TGF-β control of stem cell differentiation genes

Abstract

The canonical TGF-β/Smad signaling pathway was delineated in the mid 90s and enriched over the past decade with many findings about its specificity, regulation, networking, and malfunctions in disease. However, a growing understanding of the chromatin status of a critical class of TGF-β target genes - the genes controlling differentiation of embryonic stem cells - recently prompted a reexamination of this pathway and its critical role in the regulation of stem cell differentiation. The new findings reveal master regulators of the pluripotent state set the stage for Smad-mediated activation of master regulators of the next differentiation stage. Furthermore, a novel branch of the TGF-β/Smad pathway has been identified in which a chromatin-reading Smad complex makes the master differentiation genes accessible to canonical Smad complexes for transcriptional activation. These findings provide exciting new insights into the global role of TGF-β signaling in the regulators of stem cell fate.

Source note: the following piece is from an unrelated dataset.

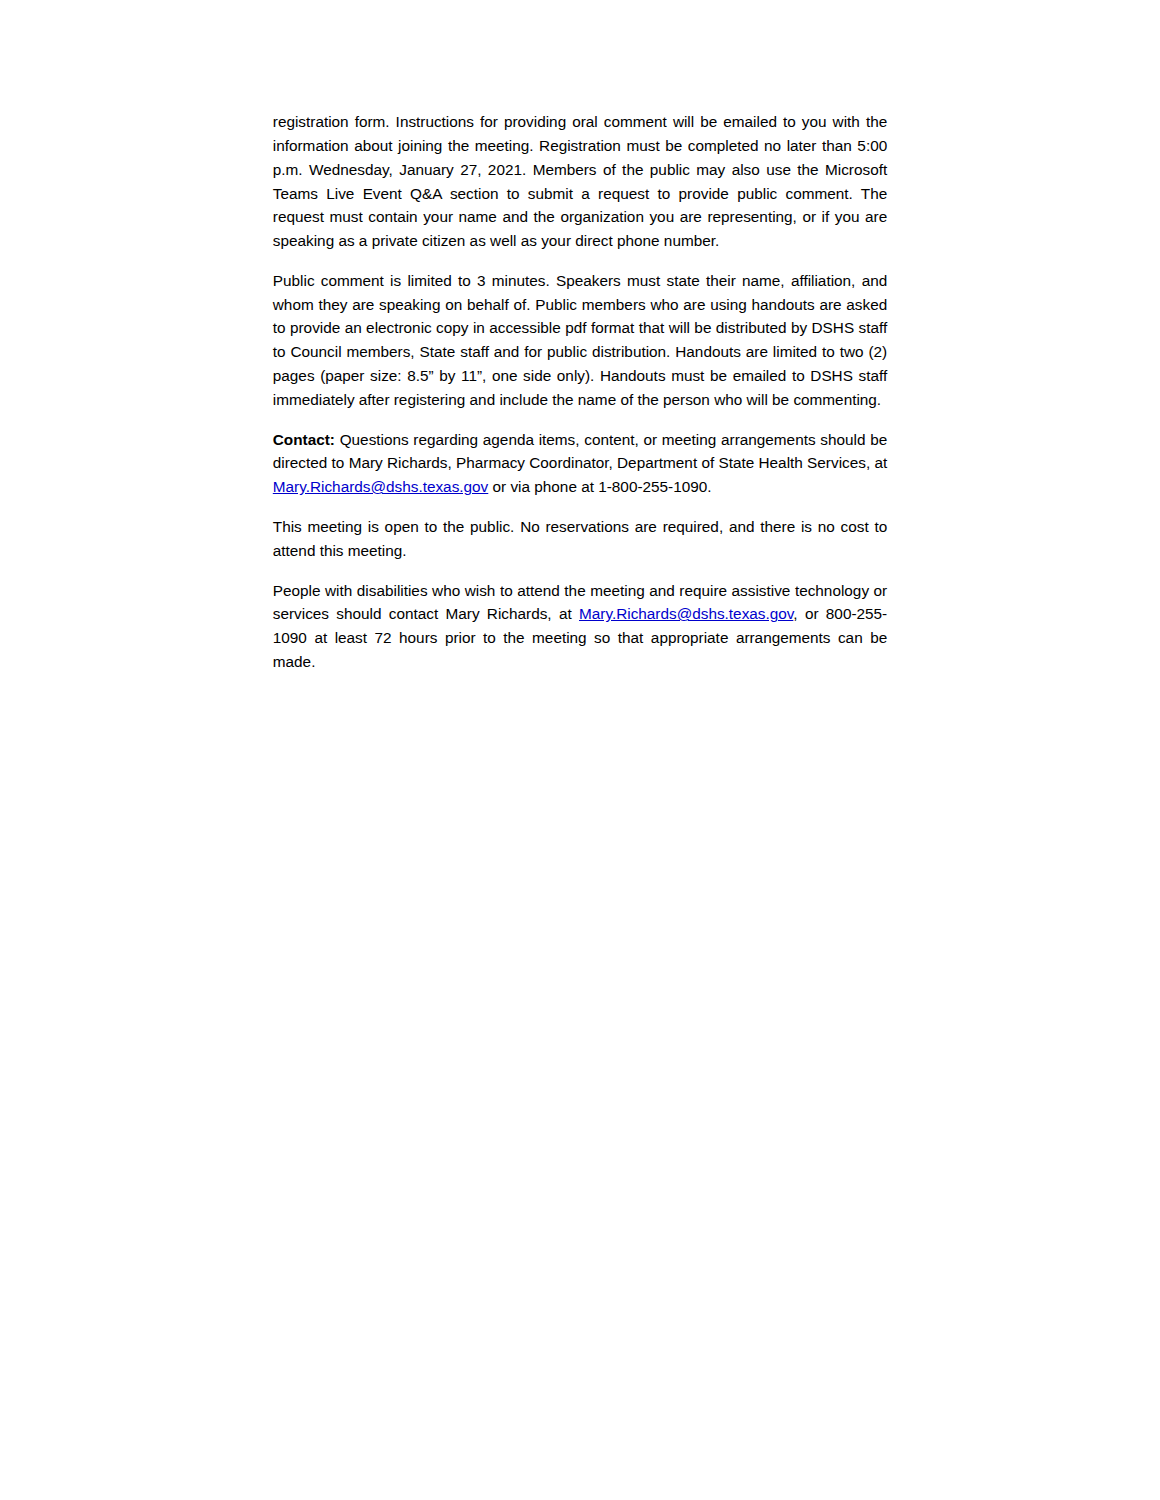registration form. Instructions for providing oral comment will be emailed to you with the information about joining the meeting. Registration must be completed no later than 5:00 p.m. Wednesday, January 27, 2021. Members of the public may also use the Microsoft Teams Live Event Q&A section to submit a request to provide public comment. The request must contain your name and the organization you are representing, or if you are speaking as a private citizen as well as your direct phone number.
Public comment is limited to 3 minutes. Speakers must state their name, affiliation, and whom they are speaking on behalf of. Public members who are using handouts are asked to provide an electronic copy in accessible pdf format that will be distributed by DSHS staff to Council members, State staff and for public distribution. Handouts are limited to two (2) pages (paper size: 8.5” by 11”, one side only). Handouts must be emailed to DSHS staff immediately after registering and include the name of the person who will be commenting.
Contact: Questions regarding agenda items, content, or meeting arrangements should be directed to Mary Richards, Pharmacy Coordinator, Department of State Health Services, at Mary.Richards@dshs.texas.gov or via phone at 1-800-255-1090.
This meeting is open to the public. No reservations are required, and there is no cost to attend this meeting.
People with disabilities who wish to attend the meeting and require assistive technology or services should contact Mary Richards, at Mary.Richards@dshs.texas.gov, or 800-255-1090 at least 72 hours prior to the meeting so that appropriate arrangements can be made.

Figure 1. Model of nodal regulation of gene expression in embryonic stem cells

A. Active target genes. Nodal target genes that control cell homeostasis or Smad pathway feedback (e.g. SerpinE1 and Smad7, respectively) are in a transcriptionally active state with the Smad binding sites exposed. Signal-driven Smad4-Smad2/3 complexes, in associated with DNA binding cofactors (“xyz”), readily bind to these sites for stimulation of transcription. B. Poised target genes. Nodal target genes that control ESC differentiation (e.g. Gsc and Mixl1) have Smad binding sites secluded by repressive chromatin. The Oct4-Sox2-nanog complex, which is an enforcer of pluripotency in ESCs, recruits SetDB1 to differentiation genes. SetDB1 catalyzes Lys9 trimethylation on histone H3 (H3K9me3 motif), which binds HP1 for chromatin compaction and gene repression. When H3K9me3 is accompanied with unmodified K4 and acetylated K18 (H3K4-K9me3-K18ac motif), it provides a platform for activation of Gsc and Mixl1 by nodal signals. The TRIM33-Smad2/3 complex binds to H3K4-K9me3-K18ac, displacing HP1 to relax the chromatin and provide Smad4-Smad2/3 with access to its binding sites. FoxH1 is a Smad cofactor for specific recognition of these sites. Thus, Gsc and Mixl1 in ESCs are in a “poised” state that is silent but ready for nodal-driven activation through the joint action of a TRIM33-Smad2/3 chromatin-binding complex and a Smad4-Smad2/3 Pol II activating complex.

Figure 2. Complementary branches of the TGF-β/Smad pathway in embryonic stem cells

TGF-βsignaling involves the binding of ligand to two pairs of receptor serine/threonine kinases for the assembly of a receptor complex that phosphorylates RSmad proteins (Smads 2 and 3 in the case of TGF-β and nodal receptors). The receptor-phosphorylated RSmads bind to Smad4, assembling complexes that recognize specific promoter elements to stimulate or inhibit transcription. In a newfound second branch of this pathway, receptor-phosphorylated Smad2/3 bind to TRIM33, assembling complexes that recognize certain repressive marks on the chromatin. The Smad4-Smad2/3 complex is necessary and sufficient for TGF-β regulation of cell homeostasis genes that are in an active state. However, master differentiation genes in ESCs are secluded by repressive chromatin marks. Activation of these genes by TGF-β signals requires TRIM33-Smad2/3 in addition to the Smad4-Smad2/3. Smad4-independent gene responses may also exist.